St. Catherine of Siena was canonized by Pope Pius II in 1461, and named Patron Saint of Italy on May 5, 1940 by Pope Pius XII. She was given the title of Doctor of the Church in 1970 by Pope Paul VI. She is simultaneously the Patron Saint of Siena, the Patron Saint of Italy, and the Patron Saint of Europe, as proclaimed by St. John Paul II in October 1999. Today, the body of St. Catherine is in a tomb in the Basilica di Santa Maria sopra Minerva in Rome, and her head is enshrined, incorrupt, in San Domenico Church in Siena, Italy.

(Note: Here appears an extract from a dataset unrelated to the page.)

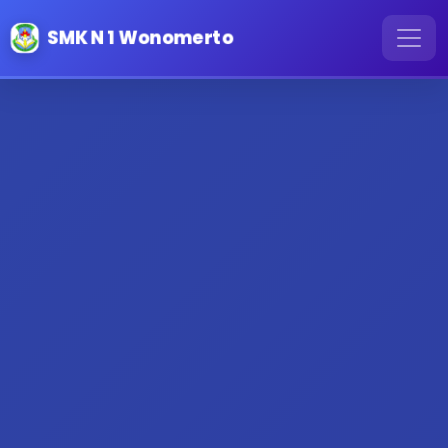
SMK N 1 Wonomerto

St. Catherine of Siena is one of only four female “Doctors” of the Roman Catholic Church (St. Teresa of Avila, St. Therese of Lisieux, and St. Hildegard of Bingen are the other three). She is known as the Doctor of Unity for bringing about the union of the Papacy and returning it to Rome after nearly a century in France. St. Catherine dictated, under the inspiration of the Holy Spirit, four treatises called “The Dialogues.” She also wrote nearly four hundred letters and a series of prayers.
St. Catherine’s love of Jesus and witness to the feminine genius inspired her as the patron Saint of Saint Catherine of Siena Academy.
St. Catherine of Siena, PRAY FOR US!